Lately I've been thinking a lot about adversity. I know it's foolish or short sighted to think about the rotator cuff surgery I am facing as adversity, but to me that's what it is.  It's a kind of adversity that won't last too long. I've faced adversities before that have lasted decades. Some kinds of adversity I have been struggling with for perhaps a life time! Today a scripture from the Bible came to my mind:

"Come unto me, all ye that labour and are heavy laden, and I will give you rest. Take my yoke upon you, and learn of me; for I am meek and lowly in heart: and ye shall find rest unto your souls. For my yoke is easy, and my burden is light." (Matt. 11:28-30)

This is a very well known New Testament verse. But do we know what it means? I think, perhaps, that we slip on past the details and slide into the notion that Christ's way is the easy way, or, at the very least, the easier way. This seems like an almost seductive notion. But that makes no sense at all, so how does this verse address adversity?


In biblical times the yoke was a device of great assistance to those who tilled the field. It allowed the strength of a second animal to be linked and coupled with the effort of a single animal, sharing and reducing the heavy labor of the plow or wagon. A burden that was overwhelming or perhaps impossible for one to bear could be equitably and comfortably borne by two bound together with a common yoke.

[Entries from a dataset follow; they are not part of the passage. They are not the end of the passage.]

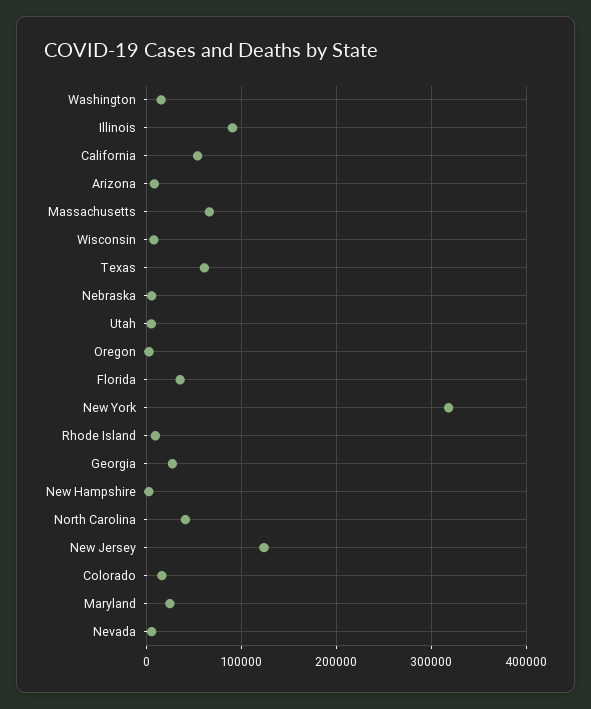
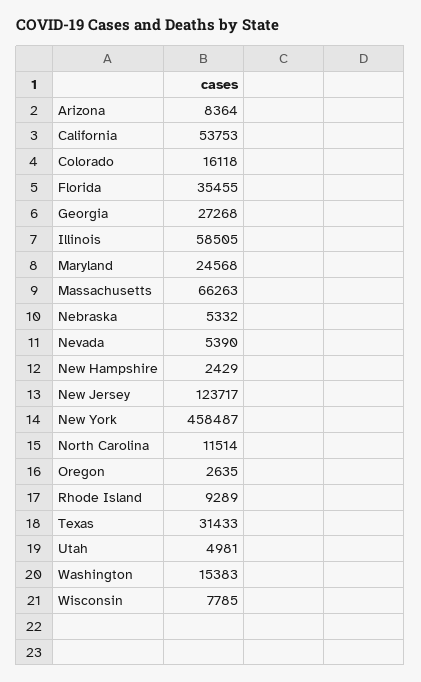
  {
    "Washington": 15383,
-   "Illinois": 90000,
+   "Illinois": 58505,
    "California": 53753,
    "Arizona": 8364,
    "Massachusetts": 66263,
    "Wisconsin": 7785,
-   "Texas": 60000,
+   "Texas": 31433,
    "Nebraska": 5332,
    "Utah": 4981,
    "Oregon": 2635,
    "Florida": 35455,
-   "New York": 320000,
+   "New York": 458487,
    "Rhode Island": 9289,
    "Georgia": 27268,
    "New Hampshire": 2429,
-   "North Carolina": 40000,
+   "North Carolina": 11514,
    "New Jersey": 123717,
    "Colorado": 16118,
    "Maryland": 24568,
    "Nevada": 5390
  }

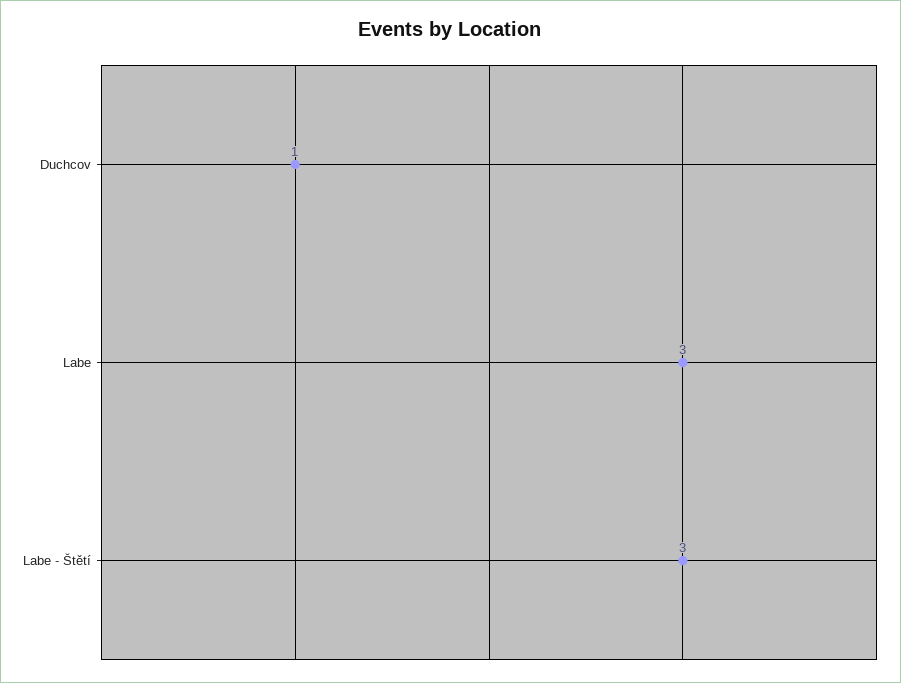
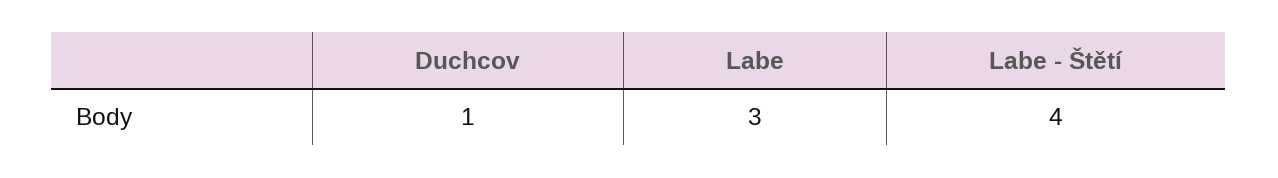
  {
    "Duchcov": 1,
    "Labe": 3,
-   "Labe - Štětí": 3
+   "Labe - Štětí": 4
  }

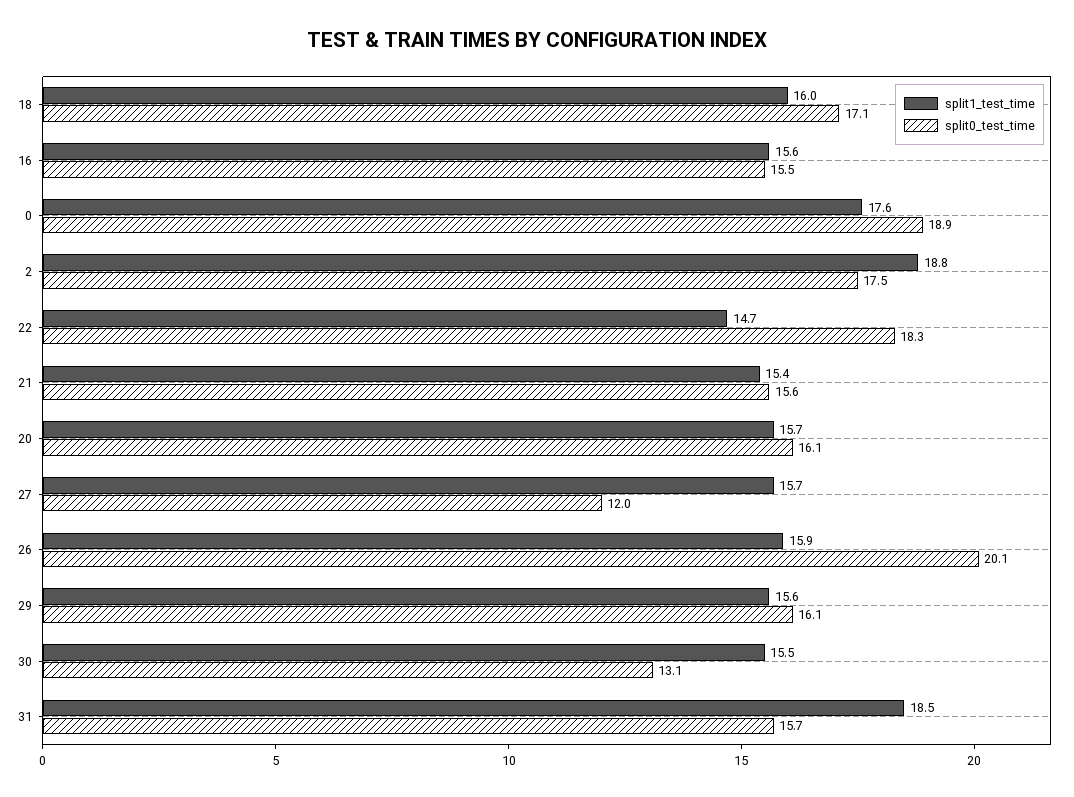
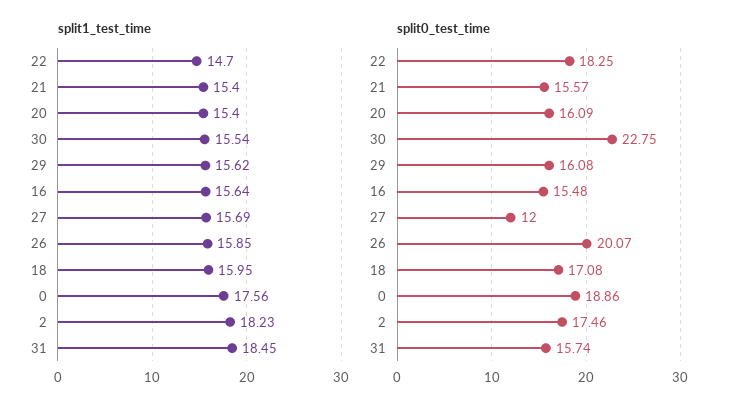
  {
    "split1_test_time": {
      "18": 15.95,
      "16": 15.64,
      "0": 17.56,
-     "2": 18.8,
+     "2": 18.23,
      "22": 14.7,
      "21": 15.4,
-     "20": 15.7,
+     "20": 15.4,
      "27": 15.69,
      "26": 15.85,
      "29": 15.62,
      "30": 15.54,
      "31": 18.45
    },
    "split0_test_time": {
      "18": 17.08,
      "16": 15.48,
      "0": 18.86,
      "2": 17.46,
      "22": 18.25,
      "21": 15.57,
      "20": 16.09,
      "27": 12,
      "26": 20.07,
      "29": 16.08,
-     "30": 13.1,
+     "30": 22.75,
      "31": 15.74
    }
  }

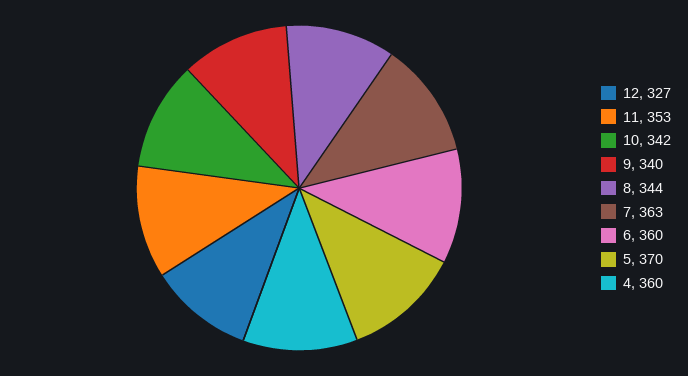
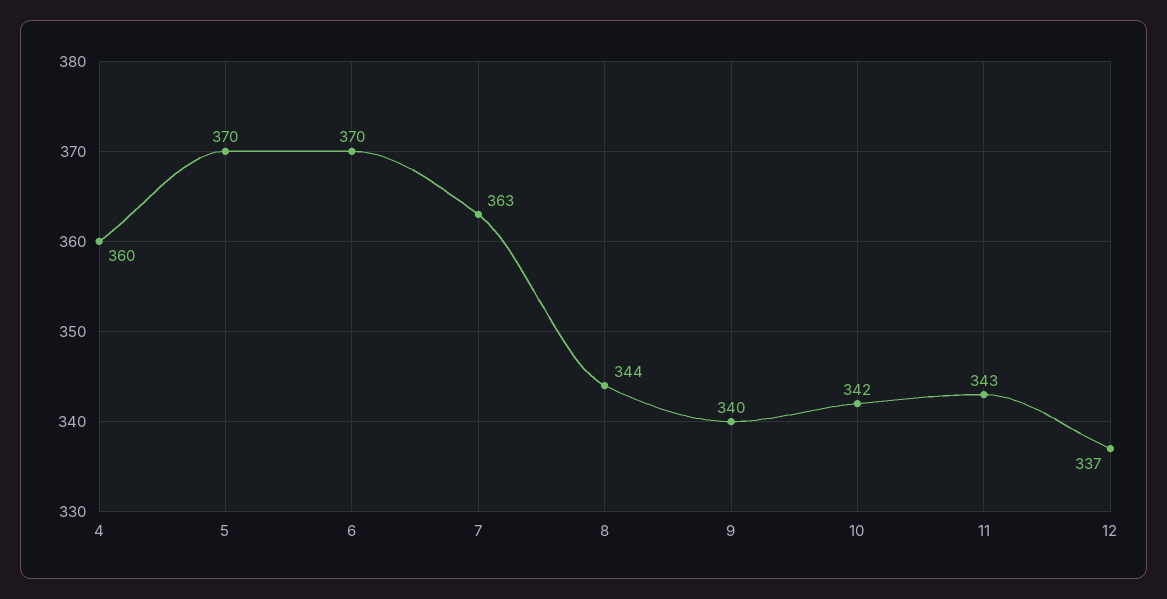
  {
-   "12": 327,
+   "12": 337,
-   "11": 353,
+   "11": 343,
    "10": 342,
    "9": 340,
    "8": 344,
    "7": 363,
-   "6": 360,
+   "6": 370,
    "5": 370,
    "4": 360
  }

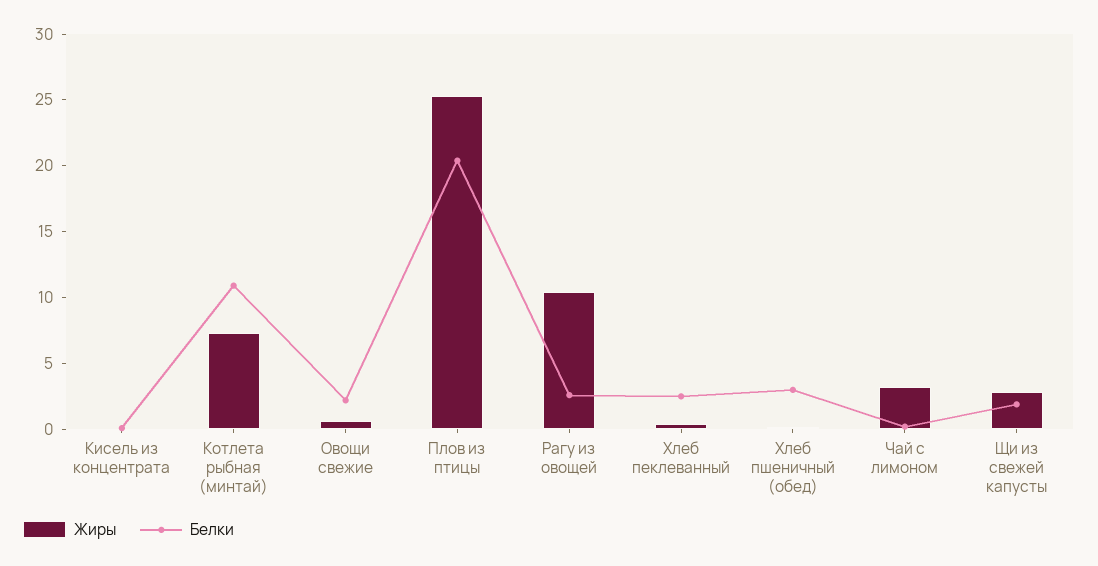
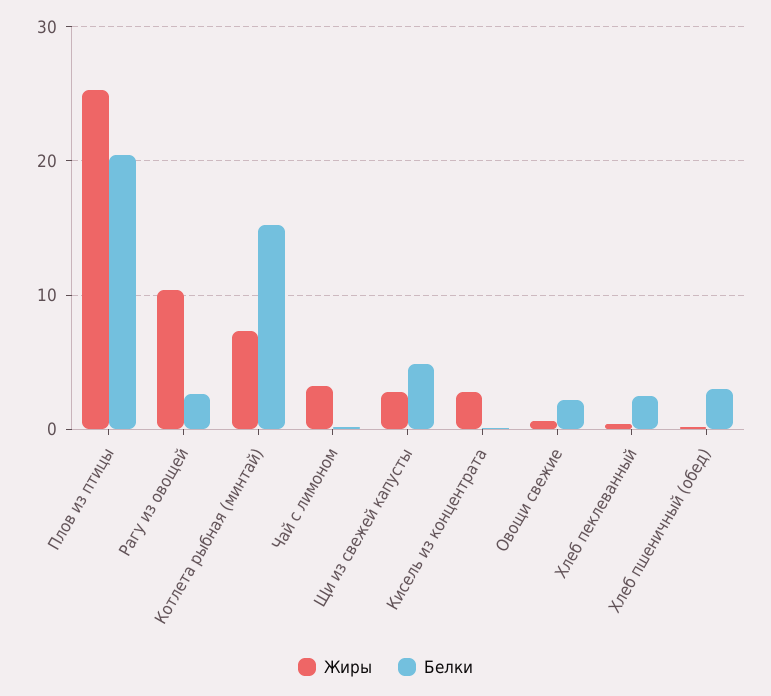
  {
    "Жиры": {
-     "Кисель из концентрата": 0,
+     "Кисель из концентрата": 3,
      "Котлета рыбная (минтай)": 7,
      "Овощи свежие": 1,
      "Плов из птицы": 25,
      "Рагу из овощей": 10,
      "Хлеб пеклеванный": 0,
      "Хлеб пшеничный (обед)": 0,
      "Чай с лимоном": 3,
      "Щи из свежей капусты": 3
    },
    "Белки": {
      "Кисель из концентрата": 0,
-     "Котлета рыбная (минтай)": 11,
+     "Котлета рыбная (минтай)": 15,
      "Овощи свежие": 2,
      "Плов из птицы": 20,
      "Рагу из овощей": 3,
      "Хлеб пеклеванный": 3,
      "Хлеб пшеничный (обед)": 3,
      "Чай с лимоном": 0,
-     "Щи из свежей капусты": 2
+     "Щи из свежей капусты": 5
    }
  }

Some of us know this bit. We remember this from a lesson on the pioneers, or from an episode of Little House on the Prairie, or maybe from reading some Louis L’Amour westerns. But somehow we get the idea that the creature in the other bow is Christ. That Christ is the other ox. But Christ isn’t the other ox. It’s His yoke; He owns it. In this metaphor, Christ is the driver.

So who’s in the other bow? We are taught from a very young age that we are the Lord’s hands, that God accomplishes His work through us. WE are, every one of us, yoked to each other—with Christ’s yoke. We are yoked through covenant, and, more importantly, through love.

So it’s no surprise that nearly every church or Bible lesson is a discussion of histology: the knitting of souls, one to another, like cells into tissue, tissues into organs, organs into systems, and the systems into the organisms—children of God, knit together into the Body of Christ.

How are we knit together? One of the things that knits us together is how we react to adversity. Do we take on the Yoke of Christ? Or do we take another path? Do we “mourn with those that mourn”? Do we “comfort those that stand in need of comfort”? Do we “stand [in the place] of God at all times and in all things, and in all places”? (Mosiah 18:8-10) Adversity really is part of God’s plan for our eternal progress. It’s a personal crucible that burns away our impurities, that points up the cracks in our shells. But it’s more than that, really. Adversity is an opportunity for us to seek out others, and together build the Body of Christ.